Go to the line that contains "mediador, al tratar la", then write out that line and all that follow to the end of the listing, exactly and without pictures.

▬▬▬▬▬▬

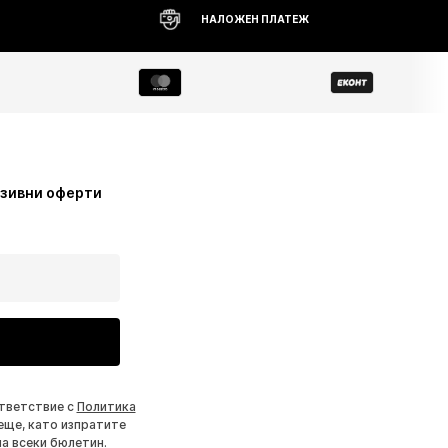
НАЛОЖЕН ПЛАТЕЖ
узивни оферти
ответствие с
Политика
еще, като изпратите
на всеки бюлетин.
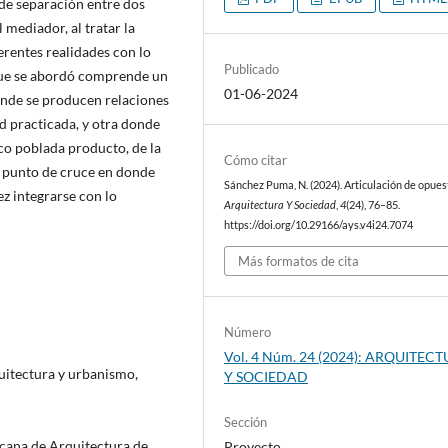
de separación entre dos
 mediador, al tratar la
rentes realidades con lo
Publicado
 que se abordó comprende un
01-06-2024
onde se producen relaciones
d practicada, y otra donde
co poblada producto, de la
Cómo citar
e punto de cruce en donde
Sánchez Puma, N. (2024). Articulación de opues
ez integrarse con lo
Arquitectura Y Sociedad
,
4
(24), 76–85.
https://doi.org/10.29166/ays.v4i24.7074
Más formatos de cita
Número
Vol. 4 Núm. 24 (2024): ARQUITEC
uitectura y urbanismo,
Y SOCIEDAD
Sección
cana de Arquitectura de
Proyecto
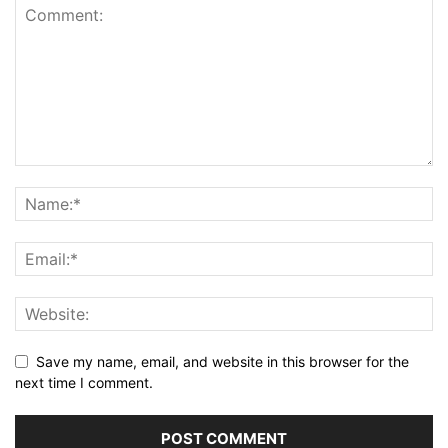
Save my name, email, and website in this browser for the
next time I comment.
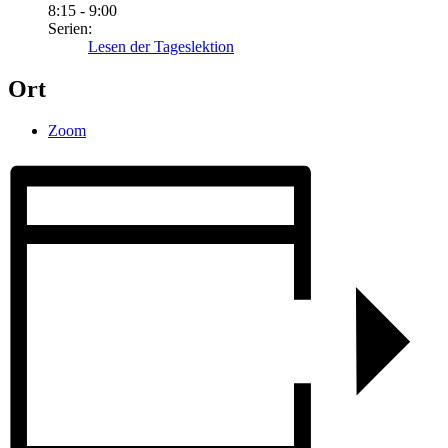
8:15 - 9:00
Serien:
Lesen der Tageslektion
Ort
Zoom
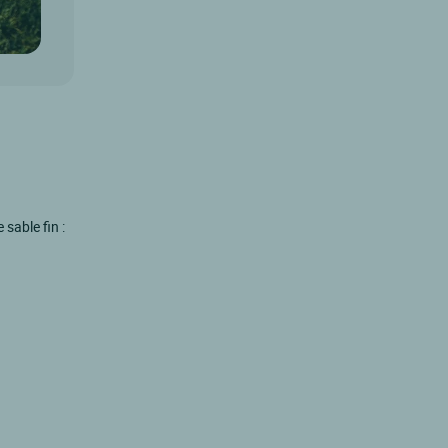
sable fin :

▬▬▬▬▬▬

» Reply to the exercise:
 mediador, al tratar la
rentes realidades con lo
Publicado
 que se abordó comprende un
01-06-2024
onde se producen relaciones
d practicada, y otra donde
co poblada producto, de la
Cómo citar
e punto de cruce en donde
Sánchez Puma, N. (2024). Articulación de opues
ez integrarse con lo
Arquitectura Y Sociedad
,
4
(24), 76–85.
https://doi.org/10.29166/ays.v4i24.7074
Más formatos de cita
Número
Vol. 4 Núm. 24 (2024): ARQUITEC
uitectura y urbanismo,
Y SOCIEDAD
Sección
cana de Arquitectura de
Proyecto
Save my name, email, and website in this browser for the
next time I comment.
8:15 - 9:00
Serien:
Lesen der Tageslektion
Ort
Zoom
sable fin :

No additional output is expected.